Comme le suggère Gargallo Celentani (2014), il s’avère intéressant de penser et de vivre les féminismes à partir des expériences corporelles et émotionnelles quotidiennes et locales, puisque ces dernières nourrissent des apports communautaires et apprennent des résistances politico-corporelles construites à travers les années. Les féminismes décoloniaux invitent à travailler à partir de l’intersubjectivité et du corps afin de questionner les cadres hégémoniques qui ont guidé le mouvement jusqu’à présent. Selon Espinosa-Miñoso, Gómez et Ochoa Muñoz, « le corps, les subjectivités et les émotions sont des aspects centraux pour repenser les processus organisationnels, les expériences de vie et l’action politique » (2013, p. 417). Ultimement, il s’agit de désapprendre les référents épistémiques hégémoniques de ce qu’est un corps et de la signification du politique pour finalement les utiliser comme un espace de lutte et de résistance.
Considérations finales
« Déjà, mon corps n’est plus celui d’avant. »
-Yuderkys Espinosa-Miñoso (Barroso Tristan, 2016)

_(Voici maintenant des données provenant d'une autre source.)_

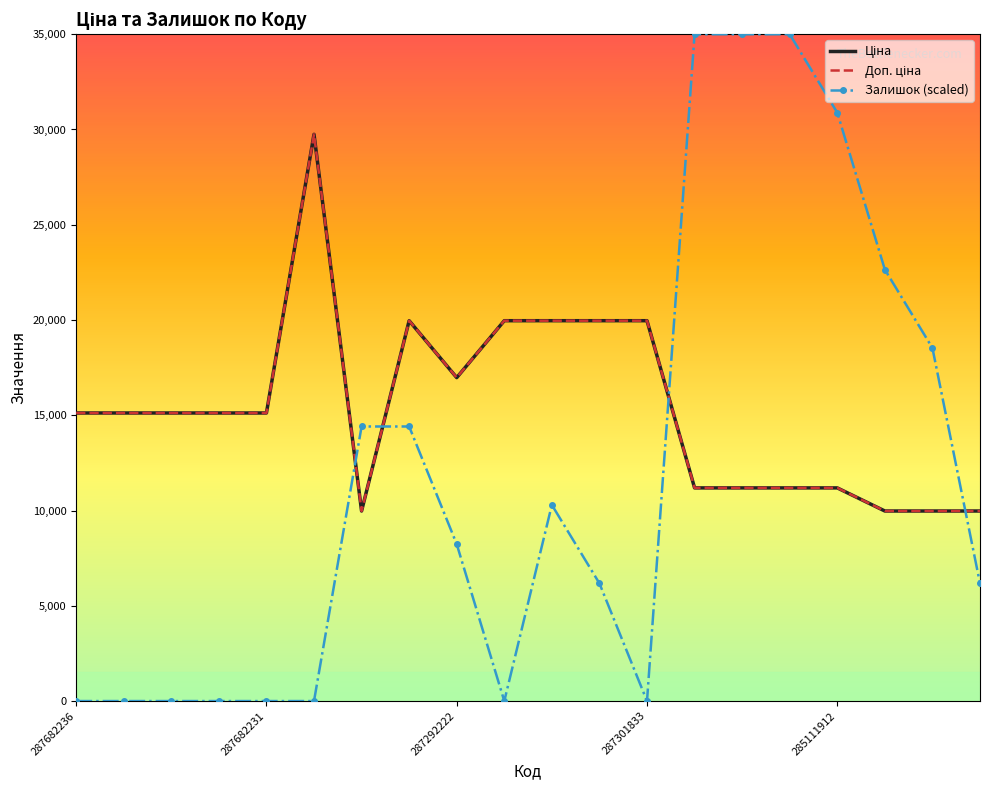

Where does the Ціна series first go above 15120?

287702232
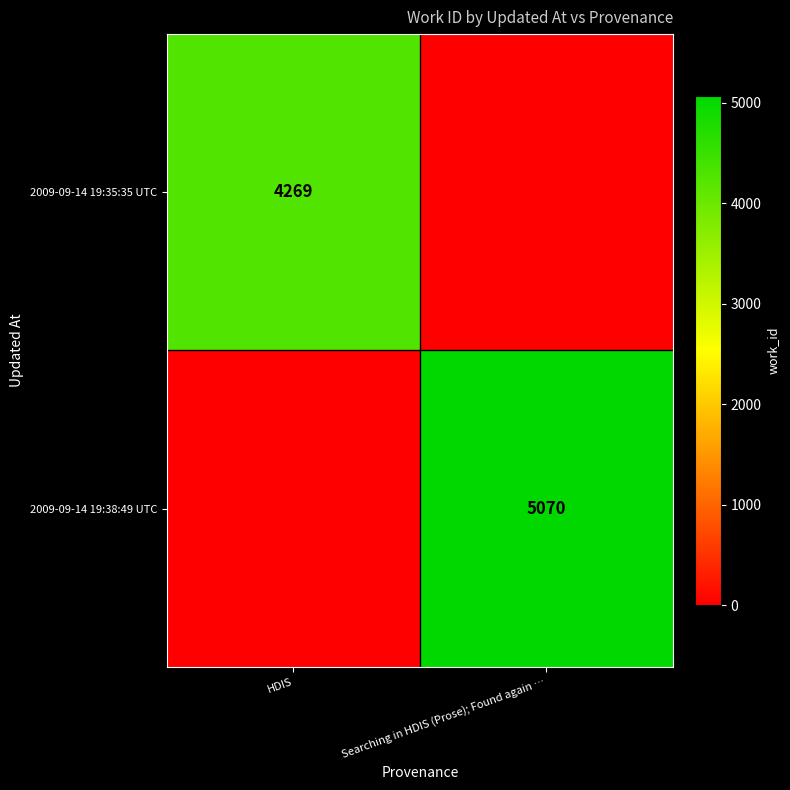

Is the value of 2009-09-14 19:38:49 UTC at Searching in HDIS (Prose); Found again … greater than the value of 2009-09-14 19:35:35 UTC at HDIS?

Yes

En partant de nos récits de vie, nous avons interrogé les conditions qui contribuent à la perpétuation d’une construction dé-localisée et dé-corporalisée des sujets politiques dans le féminisme. À partir d’une critique décoloniale de la pensée hégémonique, le présent essai visait à réfléchir sur le corps comme espace de lutte et de résistance en analysant la géo-corpo-politique à partir des apports des féministes des marges.

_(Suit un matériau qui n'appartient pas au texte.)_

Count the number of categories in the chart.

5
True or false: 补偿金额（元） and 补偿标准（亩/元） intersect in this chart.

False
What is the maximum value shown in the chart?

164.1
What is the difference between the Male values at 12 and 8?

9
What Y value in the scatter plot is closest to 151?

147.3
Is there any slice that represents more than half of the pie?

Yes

Notre finalité était de montrer les liens entre les expériences personnelles, le vécu de la différence coloniale et l’action politique quotidienne. Selon cette perspective, la proposition de décoloniser les savoirs et les actions féministes passe par la prise de conscience des dynamiques coloniales qui influencent nos vies encore aujourd’hui, d’où notre insistance sur la nécessité de décoloniser nos corps, nos propres récits. La corpo-politique se dessine donc comme une stratégie de résistance politique féministe qui pose les questions qui n’ont toujours pas été posées.